I have one Xavier AGX connected to a host x86 PC. They are connected with a PCIe connector and use the PCIe x16 external slot of Xavier AGX. The Xavier AGX is configured as an endpoint device (NVIDIA RAM Memory).
In the endpoint function driver (‘pci-epf-nv-test.c’ located in L4T kernel source code (kernel/nvidia/drivers/pci/endpoint/functions directory), necessary codes have been added in order to allocated 256Mo dma memory with dma_alloc_coherent.
Informations of memory allocated with dma_alloc_coherent are exported and used by another pcie driver. In this second driver, dma_mmap_coherent is used to map the memory allocated with dma_alloc_coherent in the ‘pci-epf-nv-test.c’ driver. Then user can access to this memory by calling mmap on the character device created by the second driver.
All work fine, a user application can read and write to/from this mmapped memory. However, copy 256MB from this mmapped memory to a local buffer (allocated with malloc for exemple) has real poor performance (around 78MB/s). Writing from a local buffer (allocated with malloc) to the mmapped memory has also poor performance (around 1.5GB/s). Performance of a copying between two locals buffers is around 6GB/s.
How can I improve the performance of reading/writing to/from the mmaped memory ?
Can you please try using dma_alloc_coherent() with dma_alloc_writecombined() and perform an explicit dsb() before letting the data accessed by the userspace code?
Apologies for the delay, we have just returned from a long weekend.
I’m not sure to understand well : I must replace dma_alloc_coherent() by dma_alloc_writecombined() ?

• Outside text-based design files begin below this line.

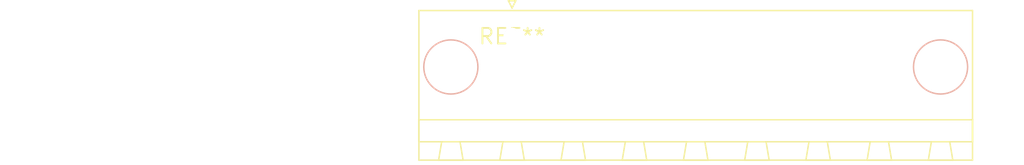
<source format=kicad_pcb>
(kicad_pcb (version 20240108) (generator pcbnew)

  (general
    (thickness 1.6)
  )

  (paper "A4")
  (layers
    (0 "F.Cu" signal)
    (31 "B.Cu" signal)
    (32 "B.Adhes" user "B.Adhesive")
    (33 "F.Adhes" user "F.Adhesive")
    (34 "B.Paste" user)
    (35 "F.Paste" user)
    (36 "B.SilkS" user "B.Silkscreen")
    (37 "F.SilkS" user "F.Silkscreen")
    (38 "B.Mask" user)
    (39 "F.Mask" user)
    (40 "Dwgs.User" user "User.Drawings")
    (41 "Cmts.User" user "User.Comments")
    (42 "Eco1.User" user "User.Eco1")
    (43 "Eco2.User" user "User.Eco2")
    (44 "Edge.Cuts" user)
    (45 "Margin" user)
    (46 "B.CrtYd" user "B.Courtyard")
    (47 "F.CrtYd" user "F.Courtyard")
    (48 "B.Fab" user)
    (49 "F.Fab" user)
    (50 "User.1" user)
    (51 "User.2" user)
    (52 "User.3" user)
    (53 "User.4" user)
    (54 "User.5" user)
    (55 "User.6" user)
    (56 "User.7" user)
    (57 "User.8" user)
    (58 "User.9" user)
  )

  (setup
    (pad_to_mask_clearance 0)
    (pcbplotparams
      (layerselection 0x00010fc_ffffffff)
      (plot_on_all_layers_selection 0x0000000_00000000)
      (disableapertmacros false)
      (usegerberextensions false)
      (usegerberattributes false)
      (usegerberadvancedattributes false)
      (creategerberjobfile false)
      (dashed_line_dash_ratio 12.000000)
      (dashed_line_gap_ratio 3.000000)
      (svgprecision 4)
      (plotframeref false)
      (viasonmask false)
      (mode 1)
      (useauxorigin false)
      (hpglpennumber 1)
      (hpglpenspeed 20)
      (hpglpendiameter 15.000000)
      (dxfpolygonmode false)
      (dxfimperialunits false)
      (dxfusepcbnewfont false)
      (psnegative false)
      (psa4output false)
      (plotreference false)
      (plotvalue false)
      (plotinvisibletext false)
      (sketchpadsonfab false)
      (subtractmaskfromsilk false)
      (outputformat 1)
      (mirror false)
      (drillshape 1)
      (scaleselection 1)
      (outputdirectory "")
    )
  )

  (net 0 "")

  (footprint "PhoenixContact_MSTB_2,5_7-GF_1x07_P5.00mm_Horizontal_ThreadedFlange_MountHole" (layer "F.Cu") (at 0 0))

)

</source>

And how can I perform an explicit dsb() ? (dsb() in defined in which file ?). I tried to find on Google, but I don’t found any clear response. Thanks
With dma_alloc_writecombined and subsequent call to dsb(sy) will improve the write performance only.
Another option -
In pci device dt node, add ‘dma-coherent’ property. As Xavier is io-coherent soc, no need to of cache operation if this property is set in dt node.
Did you enable IOMMU for PCI device?